2.2 Per e-mail van 15 april 2020 heeft verweerster aan klager verzocht een bij hem
lopende strafzaak tegen de heer M te mogen overnemen. De strafzaak was op basis van
gefinancierde rechtsbijstand.
2.3 Klager heeft bij e-mail van 20 mei 2020 verweerster, onder toezending van de toevoeging,
laten weten dat hij daar geen bezwaar tegen heeft en dat hij voorstelt dat verweerster
hem twee punten opvolgingsvergoeding vergoedt.

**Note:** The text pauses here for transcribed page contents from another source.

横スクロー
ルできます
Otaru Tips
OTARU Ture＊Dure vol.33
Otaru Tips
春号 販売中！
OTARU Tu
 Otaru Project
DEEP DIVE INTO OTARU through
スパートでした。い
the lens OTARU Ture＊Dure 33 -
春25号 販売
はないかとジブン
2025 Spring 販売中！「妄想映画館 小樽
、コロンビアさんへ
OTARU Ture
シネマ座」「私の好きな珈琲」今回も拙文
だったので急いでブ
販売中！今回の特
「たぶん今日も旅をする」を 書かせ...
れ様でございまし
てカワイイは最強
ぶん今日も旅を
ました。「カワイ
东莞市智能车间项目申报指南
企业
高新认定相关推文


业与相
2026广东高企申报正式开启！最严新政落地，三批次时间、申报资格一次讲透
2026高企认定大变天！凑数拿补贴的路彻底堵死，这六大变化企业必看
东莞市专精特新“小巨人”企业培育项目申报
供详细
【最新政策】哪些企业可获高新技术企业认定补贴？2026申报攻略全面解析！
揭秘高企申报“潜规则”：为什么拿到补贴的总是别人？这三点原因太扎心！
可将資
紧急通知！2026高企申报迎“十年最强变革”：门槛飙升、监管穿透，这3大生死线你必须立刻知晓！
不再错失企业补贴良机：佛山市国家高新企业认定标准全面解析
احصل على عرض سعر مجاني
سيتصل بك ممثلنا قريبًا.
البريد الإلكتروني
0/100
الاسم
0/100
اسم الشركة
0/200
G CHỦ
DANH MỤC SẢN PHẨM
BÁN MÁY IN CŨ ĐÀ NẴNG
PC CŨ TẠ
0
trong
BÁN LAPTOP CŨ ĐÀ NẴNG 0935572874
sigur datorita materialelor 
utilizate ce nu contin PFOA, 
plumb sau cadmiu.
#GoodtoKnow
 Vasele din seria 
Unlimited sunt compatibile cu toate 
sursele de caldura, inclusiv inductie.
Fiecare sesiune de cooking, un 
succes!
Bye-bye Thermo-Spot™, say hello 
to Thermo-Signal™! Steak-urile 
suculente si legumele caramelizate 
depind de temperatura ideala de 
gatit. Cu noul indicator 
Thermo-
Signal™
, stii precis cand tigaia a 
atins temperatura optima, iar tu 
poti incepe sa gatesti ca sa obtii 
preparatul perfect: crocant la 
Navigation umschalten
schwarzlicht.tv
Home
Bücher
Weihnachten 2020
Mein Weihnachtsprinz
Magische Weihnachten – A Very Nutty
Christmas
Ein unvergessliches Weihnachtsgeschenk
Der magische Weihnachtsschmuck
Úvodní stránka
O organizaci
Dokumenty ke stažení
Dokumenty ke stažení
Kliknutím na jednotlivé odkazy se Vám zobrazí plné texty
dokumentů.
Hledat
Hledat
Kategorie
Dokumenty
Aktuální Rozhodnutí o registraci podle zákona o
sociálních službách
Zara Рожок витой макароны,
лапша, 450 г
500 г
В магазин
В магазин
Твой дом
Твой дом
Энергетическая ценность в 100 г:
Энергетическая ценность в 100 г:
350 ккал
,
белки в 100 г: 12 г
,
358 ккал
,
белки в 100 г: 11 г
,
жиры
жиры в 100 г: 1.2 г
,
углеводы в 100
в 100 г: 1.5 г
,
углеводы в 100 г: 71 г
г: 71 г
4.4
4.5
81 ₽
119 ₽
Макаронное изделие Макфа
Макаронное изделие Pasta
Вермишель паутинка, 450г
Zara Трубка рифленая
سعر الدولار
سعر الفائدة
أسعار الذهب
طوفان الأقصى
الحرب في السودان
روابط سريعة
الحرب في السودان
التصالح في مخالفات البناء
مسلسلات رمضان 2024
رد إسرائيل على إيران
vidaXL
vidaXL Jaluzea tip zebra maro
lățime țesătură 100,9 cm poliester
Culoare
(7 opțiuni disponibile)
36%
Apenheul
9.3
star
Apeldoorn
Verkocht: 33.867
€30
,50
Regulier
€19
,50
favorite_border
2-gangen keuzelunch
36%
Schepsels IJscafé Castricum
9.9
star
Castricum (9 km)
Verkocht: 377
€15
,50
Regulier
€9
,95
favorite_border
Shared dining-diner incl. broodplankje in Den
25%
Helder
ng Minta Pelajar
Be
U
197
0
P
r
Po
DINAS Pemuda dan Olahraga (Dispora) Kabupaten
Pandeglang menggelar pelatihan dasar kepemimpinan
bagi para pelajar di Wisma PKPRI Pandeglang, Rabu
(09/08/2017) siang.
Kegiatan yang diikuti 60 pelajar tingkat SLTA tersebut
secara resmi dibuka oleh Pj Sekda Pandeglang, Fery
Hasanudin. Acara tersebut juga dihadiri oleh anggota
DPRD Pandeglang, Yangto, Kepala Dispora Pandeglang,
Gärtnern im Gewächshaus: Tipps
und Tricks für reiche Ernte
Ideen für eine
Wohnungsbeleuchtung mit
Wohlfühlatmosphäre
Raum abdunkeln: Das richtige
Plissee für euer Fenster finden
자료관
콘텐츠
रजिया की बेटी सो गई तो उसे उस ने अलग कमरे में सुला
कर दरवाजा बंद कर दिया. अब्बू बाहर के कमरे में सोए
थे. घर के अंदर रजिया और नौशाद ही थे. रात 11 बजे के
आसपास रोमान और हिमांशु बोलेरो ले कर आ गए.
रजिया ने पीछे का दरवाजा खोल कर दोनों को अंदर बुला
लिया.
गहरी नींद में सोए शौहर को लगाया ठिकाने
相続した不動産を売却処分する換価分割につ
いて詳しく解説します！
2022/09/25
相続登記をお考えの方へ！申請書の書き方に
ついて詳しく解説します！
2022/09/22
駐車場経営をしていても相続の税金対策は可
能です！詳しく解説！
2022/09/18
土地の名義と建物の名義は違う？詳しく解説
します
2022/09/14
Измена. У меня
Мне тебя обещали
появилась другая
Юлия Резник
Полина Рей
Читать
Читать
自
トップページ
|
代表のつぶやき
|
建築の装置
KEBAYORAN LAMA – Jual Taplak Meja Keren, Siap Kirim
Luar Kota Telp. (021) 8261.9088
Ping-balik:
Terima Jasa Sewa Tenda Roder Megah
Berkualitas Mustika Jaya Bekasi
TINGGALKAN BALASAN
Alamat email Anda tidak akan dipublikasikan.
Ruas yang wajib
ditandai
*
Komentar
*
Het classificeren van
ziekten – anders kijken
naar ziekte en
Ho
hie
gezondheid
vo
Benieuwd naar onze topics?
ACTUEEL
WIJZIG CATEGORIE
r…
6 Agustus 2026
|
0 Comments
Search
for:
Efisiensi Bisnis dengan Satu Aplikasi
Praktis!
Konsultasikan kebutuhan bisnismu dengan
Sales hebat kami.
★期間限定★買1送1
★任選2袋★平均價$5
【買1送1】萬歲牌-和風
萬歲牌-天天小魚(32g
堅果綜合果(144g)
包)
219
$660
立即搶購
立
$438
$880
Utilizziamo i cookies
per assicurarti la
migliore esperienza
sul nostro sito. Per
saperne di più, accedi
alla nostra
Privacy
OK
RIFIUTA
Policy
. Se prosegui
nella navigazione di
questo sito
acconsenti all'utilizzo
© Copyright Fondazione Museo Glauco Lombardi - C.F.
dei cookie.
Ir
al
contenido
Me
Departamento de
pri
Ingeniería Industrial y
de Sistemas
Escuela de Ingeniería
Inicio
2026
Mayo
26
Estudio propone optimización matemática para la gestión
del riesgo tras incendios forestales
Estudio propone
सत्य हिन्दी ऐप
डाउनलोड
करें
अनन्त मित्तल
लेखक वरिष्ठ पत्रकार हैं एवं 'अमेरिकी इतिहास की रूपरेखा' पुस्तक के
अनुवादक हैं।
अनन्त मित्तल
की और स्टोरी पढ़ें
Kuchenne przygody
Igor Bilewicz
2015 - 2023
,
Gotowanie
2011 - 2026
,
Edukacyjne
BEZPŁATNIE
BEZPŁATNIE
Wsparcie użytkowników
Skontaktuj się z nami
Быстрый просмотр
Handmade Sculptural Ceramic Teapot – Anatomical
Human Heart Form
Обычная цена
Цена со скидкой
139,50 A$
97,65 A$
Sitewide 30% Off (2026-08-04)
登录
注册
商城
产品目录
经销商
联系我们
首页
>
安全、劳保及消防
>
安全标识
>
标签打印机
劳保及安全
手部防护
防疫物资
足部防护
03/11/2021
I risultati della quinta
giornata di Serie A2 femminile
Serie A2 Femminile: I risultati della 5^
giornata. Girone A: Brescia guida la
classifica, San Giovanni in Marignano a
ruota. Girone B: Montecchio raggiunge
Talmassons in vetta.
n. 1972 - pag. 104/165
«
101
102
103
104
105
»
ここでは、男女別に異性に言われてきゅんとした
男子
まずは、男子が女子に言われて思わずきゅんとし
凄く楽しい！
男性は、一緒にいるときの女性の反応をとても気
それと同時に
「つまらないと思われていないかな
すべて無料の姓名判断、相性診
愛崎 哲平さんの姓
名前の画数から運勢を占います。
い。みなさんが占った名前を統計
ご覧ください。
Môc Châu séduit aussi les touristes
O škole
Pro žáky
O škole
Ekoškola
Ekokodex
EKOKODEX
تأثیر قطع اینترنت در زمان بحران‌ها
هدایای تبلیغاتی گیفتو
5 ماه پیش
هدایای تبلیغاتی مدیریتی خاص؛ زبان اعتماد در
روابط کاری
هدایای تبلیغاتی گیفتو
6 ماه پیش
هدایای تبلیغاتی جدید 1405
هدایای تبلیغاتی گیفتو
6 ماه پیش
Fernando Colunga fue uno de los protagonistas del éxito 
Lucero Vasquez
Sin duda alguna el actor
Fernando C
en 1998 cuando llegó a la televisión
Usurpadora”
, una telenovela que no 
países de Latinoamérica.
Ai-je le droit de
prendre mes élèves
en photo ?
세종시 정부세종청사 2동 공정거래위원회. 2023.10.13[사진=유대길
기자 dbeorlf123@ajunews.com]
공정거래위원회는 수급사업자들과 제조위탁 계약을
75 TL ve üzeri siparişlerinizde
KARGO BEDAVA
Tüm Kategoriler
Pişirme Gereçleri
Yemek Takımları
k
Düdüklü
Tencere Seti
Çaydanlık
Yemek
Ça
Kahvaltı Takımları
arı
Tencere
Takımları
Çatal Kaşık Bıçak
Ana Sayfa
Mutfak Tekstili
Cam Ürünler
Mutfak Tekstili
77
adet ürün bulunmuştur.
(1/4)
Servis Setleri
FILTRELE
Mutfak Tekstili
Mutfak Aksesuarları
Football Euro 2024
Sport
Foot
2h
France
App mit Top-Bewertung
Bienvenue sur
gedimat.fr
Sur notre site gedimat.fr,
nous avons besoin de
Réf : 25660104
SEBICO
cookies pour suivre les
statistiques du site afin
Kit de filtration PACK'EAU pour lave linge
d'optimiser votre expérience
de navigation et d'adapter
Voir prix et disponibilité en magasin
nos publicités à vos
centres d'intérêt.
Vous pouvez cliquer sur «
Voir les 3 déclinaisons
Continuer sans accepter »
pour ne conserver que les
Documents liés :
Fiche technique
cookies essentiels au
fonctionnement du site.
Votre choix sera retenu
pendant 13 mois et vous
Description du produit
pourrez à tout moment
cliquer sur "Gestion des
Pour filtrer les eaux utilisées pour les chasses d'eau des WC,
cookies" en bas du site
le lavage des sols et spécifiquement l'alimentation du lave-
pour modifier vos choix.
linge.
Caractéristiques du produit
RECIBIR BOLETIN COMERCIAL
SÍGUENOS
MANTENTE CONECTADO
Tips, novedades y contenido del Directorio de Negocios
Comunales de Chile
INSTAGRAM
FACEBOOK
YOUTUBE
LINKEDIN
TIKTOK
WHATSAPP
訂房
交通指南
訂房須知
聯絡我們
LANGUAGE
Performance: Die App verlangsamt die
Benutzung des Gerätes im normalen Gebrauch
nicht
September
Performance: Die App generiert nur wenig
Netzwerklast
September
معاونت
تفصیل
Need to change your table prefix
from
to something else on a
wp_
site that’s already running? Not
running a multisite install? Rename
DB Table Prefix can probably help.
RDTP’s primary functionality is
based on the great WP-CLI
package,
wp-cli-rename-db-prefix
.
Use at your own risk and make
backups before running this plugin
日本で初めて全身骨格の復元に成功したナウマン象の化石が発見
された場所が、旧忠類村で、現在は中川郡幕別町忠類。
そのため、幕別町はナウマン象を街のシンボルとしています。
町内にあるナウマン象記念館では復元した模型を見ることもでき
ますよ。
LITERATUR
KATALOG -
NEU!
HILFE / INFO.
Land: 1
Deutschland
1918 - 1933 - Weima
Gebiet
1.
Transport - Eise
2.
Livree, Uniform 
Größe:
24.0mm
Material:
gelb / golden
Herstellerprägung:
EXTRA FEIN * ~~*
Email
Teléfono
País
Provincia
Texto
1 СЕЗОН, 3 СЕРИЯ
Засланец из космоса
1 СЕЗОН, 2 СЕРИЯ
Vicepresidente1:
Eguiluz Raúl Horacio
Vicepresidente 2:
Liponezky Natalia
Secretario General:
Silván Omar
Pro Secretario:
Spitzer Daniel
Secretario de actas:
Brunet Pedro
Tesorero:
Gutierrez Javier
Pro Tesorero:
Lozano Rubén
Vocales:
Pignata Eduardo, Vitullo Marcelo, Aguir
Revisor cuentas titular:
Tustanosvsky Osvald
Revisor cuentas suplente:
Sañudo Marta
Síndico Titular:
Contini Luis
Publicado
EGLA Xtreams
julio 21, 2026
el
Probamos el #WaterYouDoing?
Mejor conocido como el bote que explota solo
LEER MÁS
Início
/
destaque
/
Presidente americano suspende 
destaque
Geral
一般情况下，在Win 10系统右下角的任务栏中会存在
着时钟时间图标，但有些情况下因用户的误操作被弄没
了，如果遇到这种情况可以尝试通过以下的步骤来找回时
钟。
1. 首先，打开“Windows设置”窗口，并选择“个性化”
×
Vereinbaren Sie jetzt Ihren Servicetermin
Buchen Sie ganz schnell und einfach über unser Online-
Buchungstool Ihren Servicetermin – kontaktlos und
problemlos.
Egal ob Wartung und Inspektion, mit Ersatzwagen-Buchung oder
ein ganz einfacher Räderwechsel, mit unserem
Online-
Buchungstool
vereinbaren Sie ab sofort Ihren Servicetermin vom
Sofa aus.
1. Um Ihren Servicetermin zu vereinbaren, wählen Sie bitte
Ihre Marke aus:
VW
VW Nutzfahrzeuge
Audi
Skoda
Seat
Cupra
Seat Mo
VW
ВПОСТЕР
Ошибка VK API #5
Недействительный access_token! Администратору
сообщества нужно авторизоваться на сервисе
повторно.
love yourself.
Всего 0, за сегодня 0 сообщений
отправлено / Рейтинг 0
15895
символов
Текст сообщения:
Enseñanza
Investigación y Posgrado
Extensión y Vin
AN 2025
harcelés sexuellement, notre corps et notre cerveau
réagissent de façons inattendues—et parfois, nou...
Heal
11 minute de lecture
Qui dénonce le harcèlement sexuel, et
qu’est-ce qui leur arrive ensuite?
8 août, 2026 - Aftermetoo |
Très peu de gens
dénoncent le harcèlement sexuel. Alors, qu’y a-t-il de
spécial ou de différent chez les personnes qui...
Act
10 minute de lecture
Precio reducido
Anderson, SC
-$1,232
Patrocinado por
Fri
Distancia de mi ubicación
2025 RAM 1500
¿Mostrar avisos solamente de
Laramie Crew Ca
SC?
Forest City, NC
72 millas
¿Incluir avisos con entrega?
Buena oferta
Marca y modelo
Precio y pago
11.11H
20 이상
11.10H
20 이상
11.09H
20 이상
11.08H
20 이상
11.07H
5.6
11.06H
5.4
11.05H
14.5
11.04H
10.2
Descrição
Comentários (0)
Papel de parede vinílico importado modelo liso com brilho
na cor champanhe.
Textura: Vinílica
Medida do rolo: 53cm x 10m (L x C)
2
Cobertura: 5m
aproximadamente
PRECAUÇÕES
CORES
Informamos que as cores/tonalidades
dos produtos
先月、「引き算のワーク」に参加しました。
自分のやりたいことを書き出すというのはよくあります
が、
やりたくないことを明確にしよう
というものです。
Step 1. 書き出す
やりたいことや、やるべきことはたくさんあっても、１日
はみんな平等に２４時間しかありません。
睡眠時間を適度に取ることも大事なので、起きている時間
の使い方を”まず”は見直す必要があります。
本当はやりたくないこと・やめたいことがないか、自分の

2.4 Verweerster heeft in reactie hierop in haar e-mail van 20 mei 2020 klager bericht
dat zij zich zal stellen en de toevoeging zal muteren. Verder heeft zij klager gevraagd
of de betreffende cliënt aan hem de initiële eigen bijdrage heeft voldaan.
2.5 Op 27 mei 2020 heeft klager per e-mail hierop geantwoord dat de eigen bijdrage
niet door de cliënt aan zijn kantoor is voldaan, aangezien zijn kantoor hem niet heeft
aangeschreven.
2.6 In zijn e-mail van 17 juni 2020 heeft klager aan verweerster bericht dat hij van
de Raad voor Rechtsbijstand heeft vernomen dat de toevoeging is ingetrokken en op
haar naam is gemuteerd. Hij heeft bij zijn e-mail zijn declaratie gevoegd voor twee
opvolgingspunten ter hoogte van € 294,03 inclusief BTW.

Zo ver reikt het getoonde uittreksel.